Directions for this task: Every line from the one containing "reg[31:0] write_data = 32'ha0000000;" to the one containing "initial begin" in the records below, both included, must be set down exactly, and no other line.

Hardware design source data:
◆ ◆ ◆ ◆ ◆
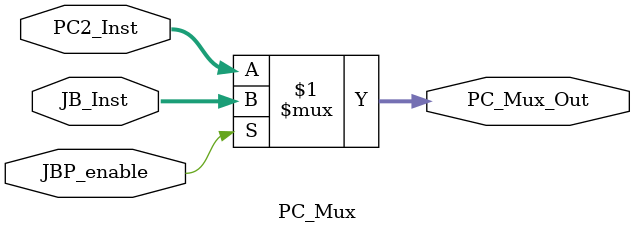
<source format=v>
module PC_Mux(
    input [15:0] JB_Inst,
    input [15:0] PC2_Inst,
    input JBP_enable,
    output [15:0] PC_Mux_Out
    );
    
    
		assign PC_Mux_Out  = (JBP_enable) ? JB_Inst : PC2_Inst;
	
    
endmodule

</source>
◆ ◆ ◆ ◆ ◆
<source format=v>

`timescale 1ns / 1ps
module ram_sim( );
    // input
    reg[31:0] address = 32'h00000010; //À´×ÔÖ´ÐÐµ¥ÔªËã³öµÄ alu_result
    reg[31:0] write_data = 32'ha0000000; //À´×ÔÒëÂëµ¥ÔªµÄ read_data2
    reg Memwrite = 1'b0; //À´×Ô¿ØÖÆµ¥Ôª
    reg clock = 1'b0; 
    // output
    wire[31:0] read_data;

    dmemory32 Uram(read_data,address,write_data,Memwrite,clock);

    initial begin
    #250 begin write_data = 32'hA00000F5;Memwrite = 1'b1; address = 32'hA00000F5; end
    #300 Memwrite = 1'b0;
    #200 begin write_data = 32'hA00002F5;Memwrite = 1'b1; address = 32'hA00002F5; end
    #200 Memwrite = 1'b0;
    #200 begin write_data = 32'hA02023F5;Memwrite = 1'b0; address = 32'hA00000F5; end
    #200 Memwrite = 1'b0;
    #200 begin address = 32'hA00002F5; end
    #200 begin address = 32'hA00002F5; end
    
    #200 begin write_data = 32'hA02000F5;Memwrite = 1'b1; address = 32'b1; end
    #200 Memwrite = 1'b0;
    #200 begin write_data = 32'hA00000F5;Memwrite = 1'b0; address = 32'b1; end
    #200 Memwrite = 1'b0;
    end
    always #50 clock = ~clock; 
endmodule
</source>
◆ ◆ ◆ ◆ ◆
Task answer:
    reg[31:0] write_data = 32'ha0000000; //À´×ÔÒëÂëµ¥ÔªµÄ read_data2
    reg Memwrite = 1'b0; //À´×Ô¿ØÖÆµ¥Ôª
    reg clock = 1'b0; 
    // output
    wire[31:0] read_data;

    dmemory32 Uram(read_data,address,write_data,Memwrite,clock);

    initial begin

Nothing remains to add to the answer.